As of my last (half-way point) update, I was barely a third of the way to my target. Which gave me two choices, really – either resign myself to failure (and baldness), or pull out all the stops.
I really, really don’t want to be bald.
First order of business was completing Dishonored. Which took fucking ages – and still didn’t net me the full 100% gamerscore (because you have to complete it at least twice to do that… once as a giant hippy, and once as a homicidal psychopath who butchers his way through the city. I’ll let you guess which one I chose)
I also skipped the incredibly faffy – and more importantly time consuming – DLC¹ challenges, which meant Dishonored was put to bed with a mere 840 gamerscore.
840 points that took me almost a week to claim. Bumholes.
Why, you may be asking yourself, why is the word ‘Doritos’ clumsily inserted into the title of that game?
Well it’s because it’s free, and by ‘free’ I of course mean ‘clearly sponsored by a snack food company’.

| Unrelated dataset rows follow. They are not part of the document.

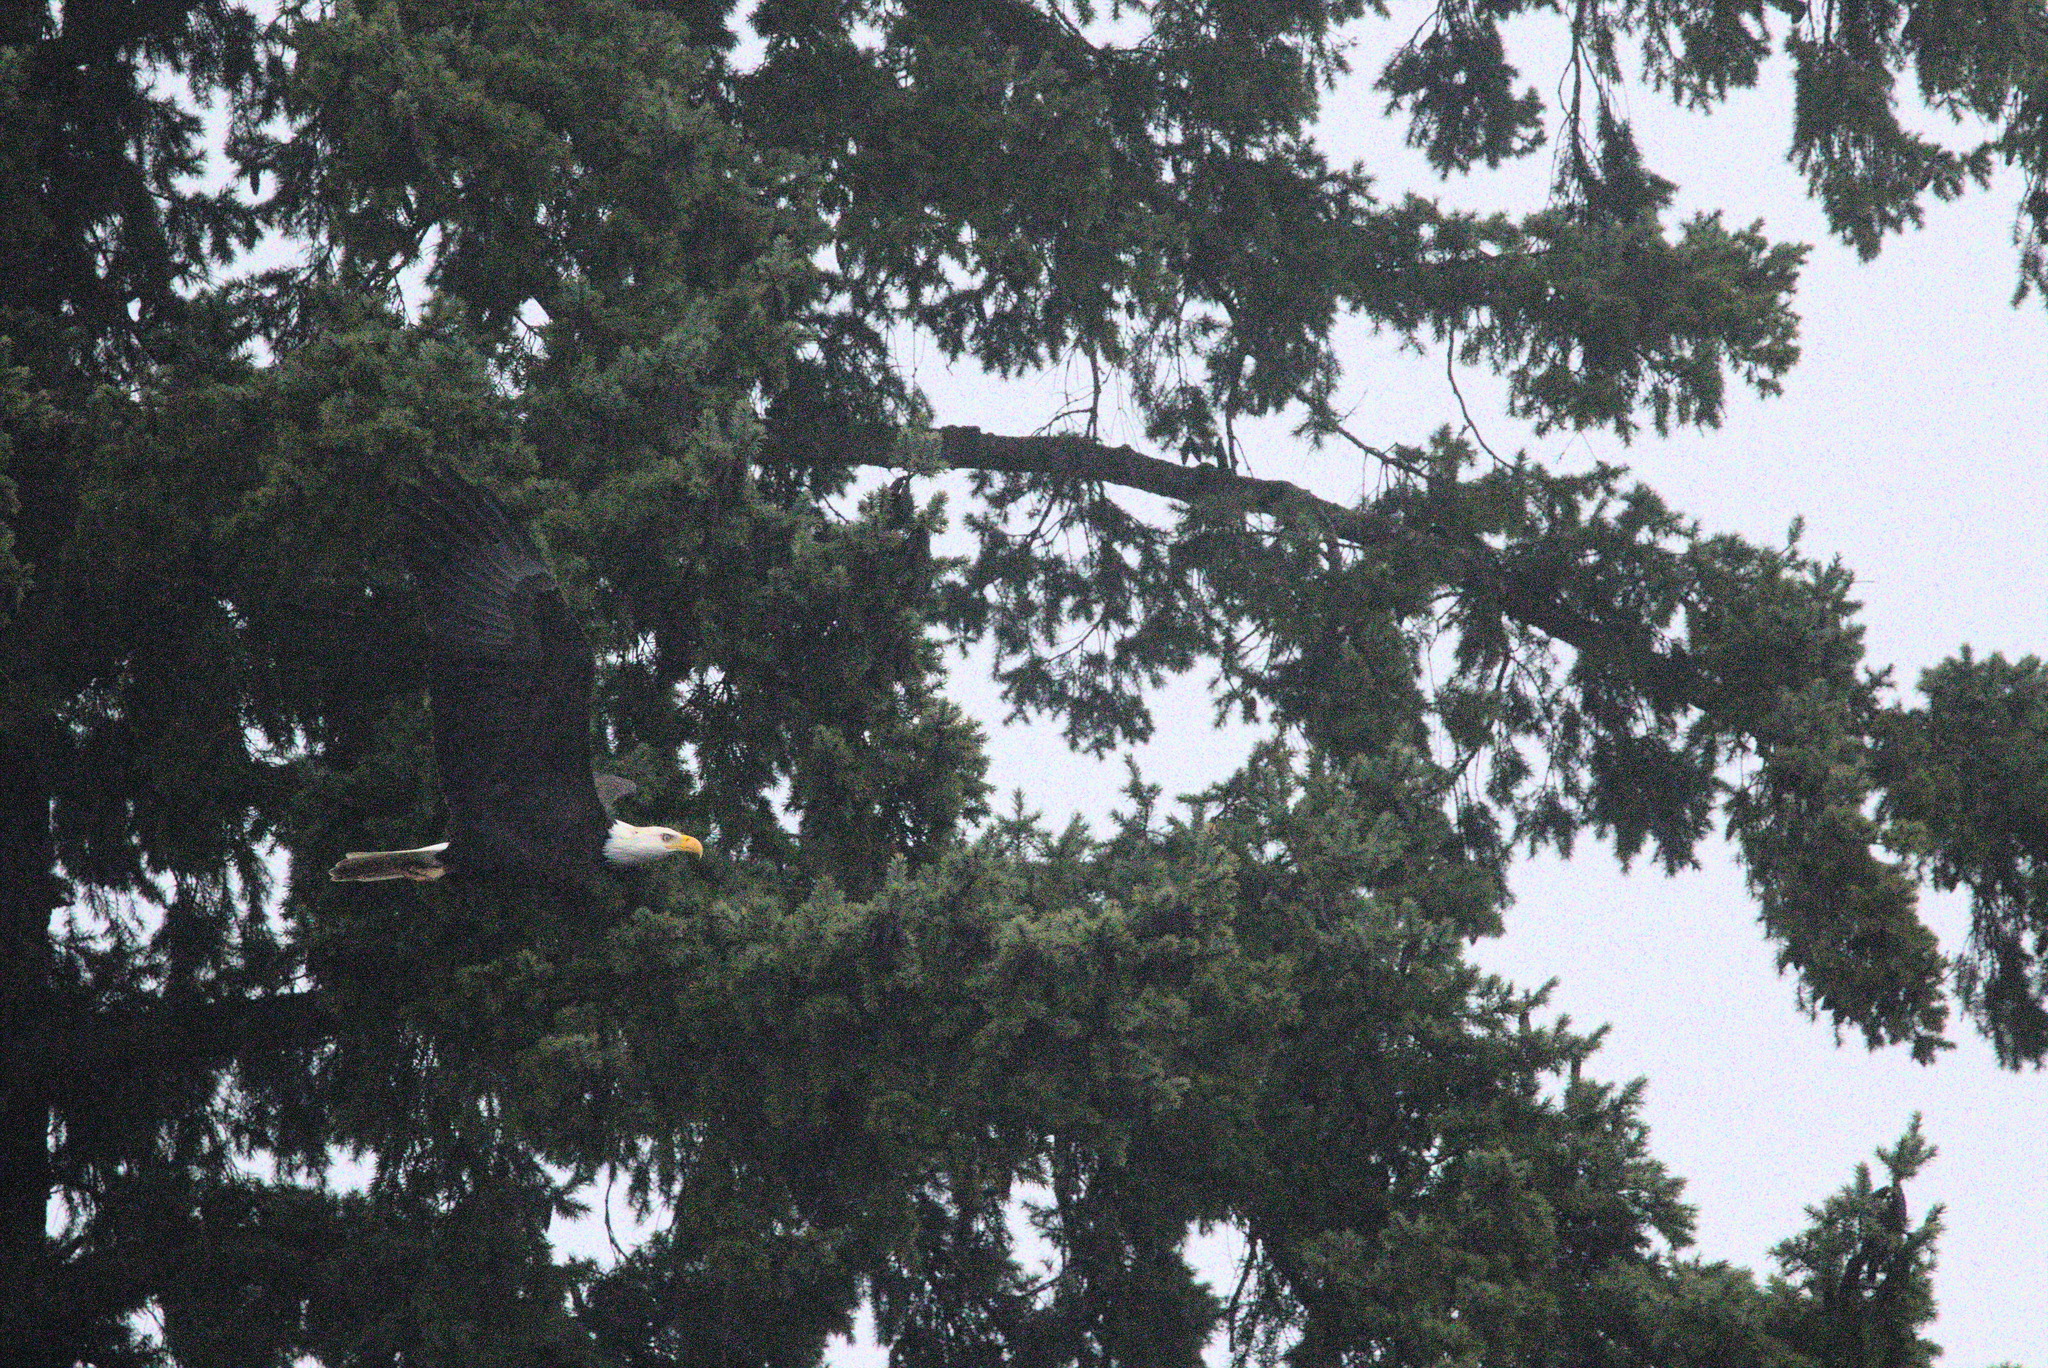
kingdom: Animalia
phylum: Chordata
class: Aves
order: Accipitriformes
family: Accipitridae
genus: Haliaeetus
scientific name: Haliaeetus leucocephalus
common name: Bald eagle
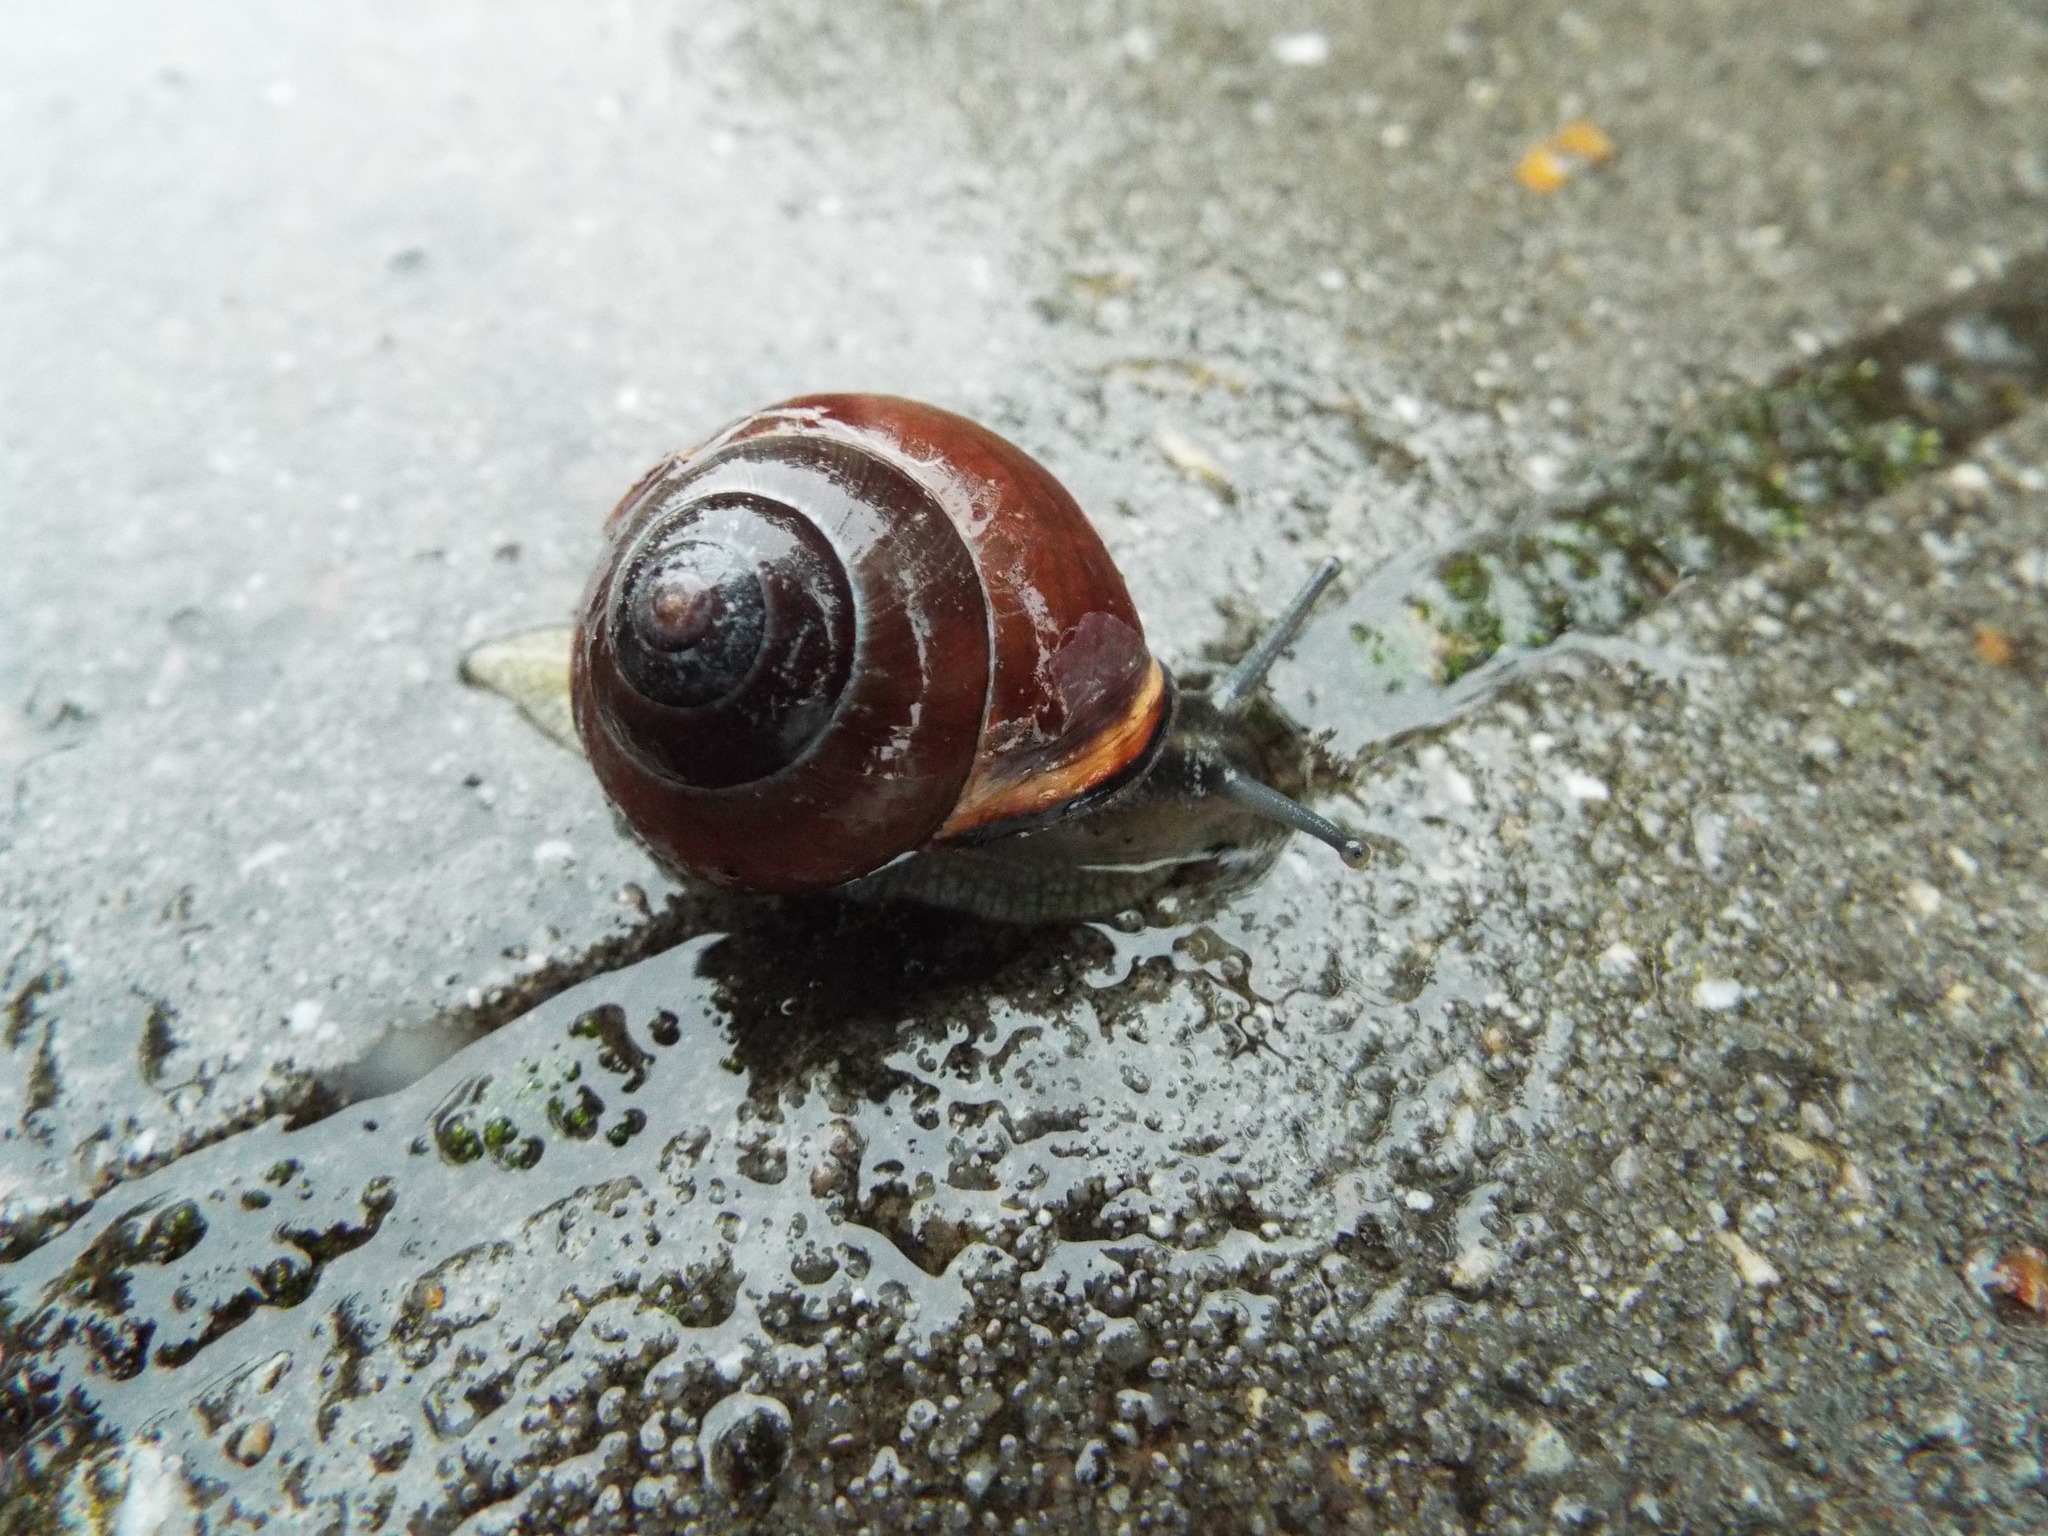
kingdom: Animalia
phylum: Mollusca
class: Gastropoda
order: Stylommatophora
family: Helicidae
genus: Cepaea
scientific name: Cepaea nemoralis
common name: Grovesnail
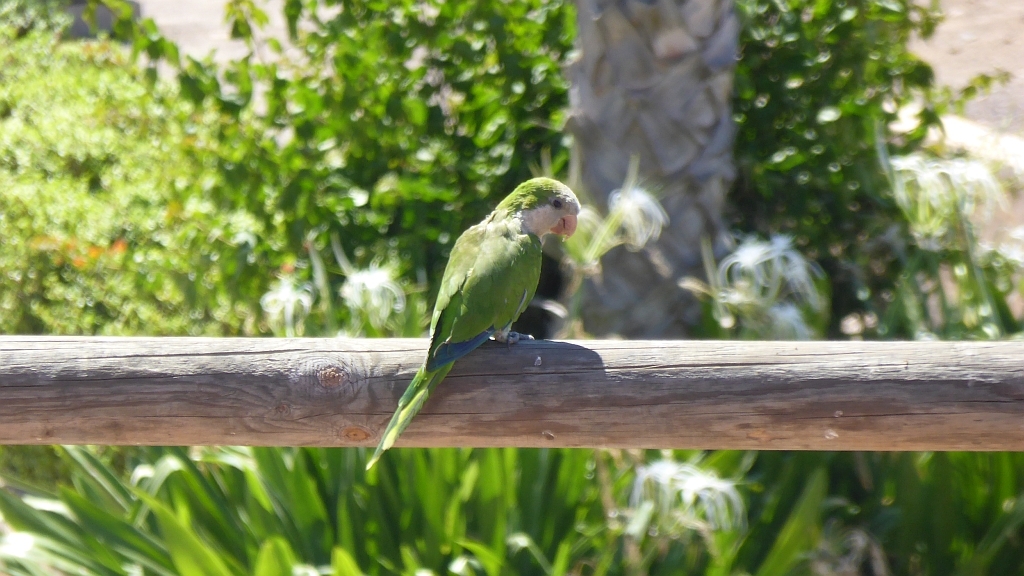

It’s basically Total Wipeout or Takeshi’s Castle: the game.
Which a) is lots of fun to play and b) provides ‘hilarious’ entertainment for everyone as they watch me being total shit at it:
Speaking of being shit, there’s one genre² I am complete and total wank at, and that’s driving games.
I want you all to realise what a sacrifice I made playing this.
It’s not that I dislike driving games, particularly (even though I am – as I said – really very crap indeed), but Forza 4 deserves a special place in hell for being linked quite so unashamedly with Top Gear.
Which wouldn’t really be a problem – if it weren’t for the incessant Jeremy Clarkson voiceovers.
Now it’s not that I dislike Clarkson, but more that I oppose him and everything he stands for, so having to put up with his jingoistic, unskippable bollocks booming from my xbox was rather more than I could take.
Especially when he started banging on about global warming (no, really).
Fortunately, it’s possible to drown him out with onboard media player and some Vandals, so I did that.
I am, as the pictures show, still the sort of person who should never ever be allowed near a top of the range sports car…
… but I can hold my own in a reasonably-priced one.
So – after seven days of falling off things, crashing cars and generally being a bit shit at games, where has this left me?
Quietly confident, that’s where. Although it’s only six days to go (including today!); that’s 147 gamerscore per day. I can do that.
My hair demands it.
Remember, you can still donate HERE, via JustGiving – all donations go directly to Cancer Research UK, which is much more important than all of this fannying about, but let’s pretend they’re connected, just for a laugh.
(massive thanks to everyone who has already donated!)
¹’Downloadable Content’ or ‘extra bits that game developers charge you for after the game has been released’. Sometimes they’re a bit shit, overpriced or poorly playtested. Sometimes they’re fucking awesome.
²If I’m entirely honest, there are several genres of game that I am complete and total wank at, but I don’t have time to do a list.